According to George Mitri, the director of the Lebanese University of Balamand’s land and natural resources program, 2020 was the worst fire season they’ve had on record. In October, he and his team found 150 separate wildfires over a span of 48 hours. The incident came close to reaching Lebanon’s Tannourine Nature Reserve where the cedars remain (almost) as thick as they did in Biblical times.
Natural Wonders We’ve Already Lost to Climate Change
The Chacaltaya Glacier of Bolivia Has Melted Away
In its heyday, the Chacaltaya Glacier was the world’s highest ski resort. Situated in Bolivia, it commanded a view of the surrounding Andes mountain range at 17,634 feet above sea level.
Imagine how cozy and fun it would have been to be one of the upper-middle class tourists that visited on the weekends, sipping hot cocoa in an Instagram-perfect log cabin. All around you is gleaming white, both from the glacier stretching over the resort grounds and the clouds blanketing the Andes.
Now imagine it gone. Just wet, brownish-gray earth with only small tracts of ice in the distance, not one of them enough for the skiing lessons you could have taken there a few decades ago.
Where the Chacaltaya Glacier has disappeared sit dozens of stone and log buildings that were once skiing stations, restaurants, cafes, and inns.
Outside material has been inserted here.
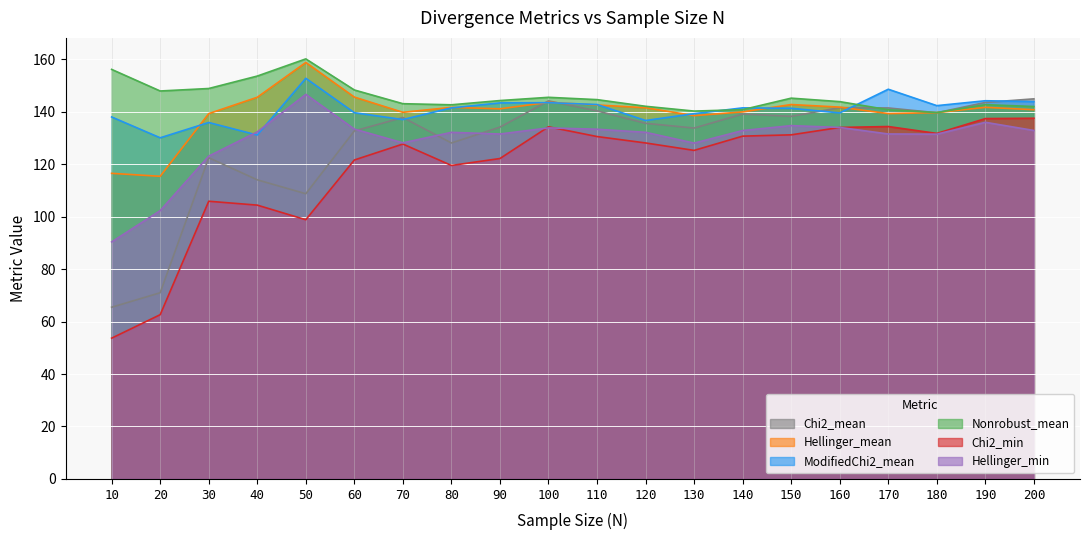

What is the approximate value of ModifiedChi2_mean at 140?

141.5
All of them are abandoned, except for one lonely ski station where Adolfo and Samuel Mendoza, avid skiers when skiing was still possible on the mountain, wait for tourists that will never come.
It Took the Aral Sea Just a Few Decades to Disappear
The Aral Sea wasn’t really a sea. In truth, it was an endorheic lake, a body of water where the water ends up and has nowhere else to flow out of. Over millions of years, like how a drop of water fills a bucket, the Aral Sea formed between Kazakhstan and Uzbekistan.
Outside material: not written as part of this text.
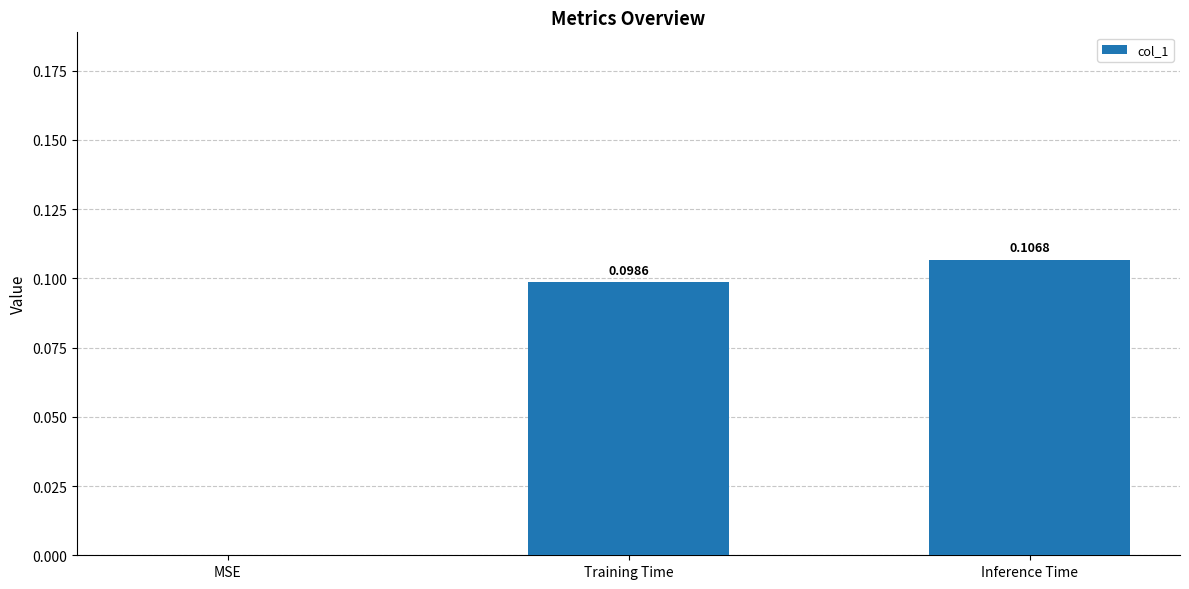

Which category has the highest value across all series?

Inference Time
When it still existed, it was the fourth-largest lake in the world and covered 26,000 square miles. But in the 1960s, the Soviet Union began a series of faulty irrigation projects that choked the flow of water from the mighty Amu Darya and Syr Darya rivers that fed into the Aral Sea.
Soon, the Aral Sea showed signs of its starvation, splitting into a handful of small lakes that were only a tenth of what it once was. Less water also meant that the Aral Sea, or rather, what remained of it, couldn’t keep up with evaporation.
The lake grew saltier, killing millions of fish and the wallets of the coastal towns that depended on the Aral Sea. Though there are efforts to bring the Aral Sea back to life, climate change has melted away many of the mountain snowcaps that helped sustain it in decades past, making the “Sea of Islands” little more than a distant memory.
At the rate we’re pushing the Earth to its limits, who knows? Maybe all of it, and us, will be distant memories.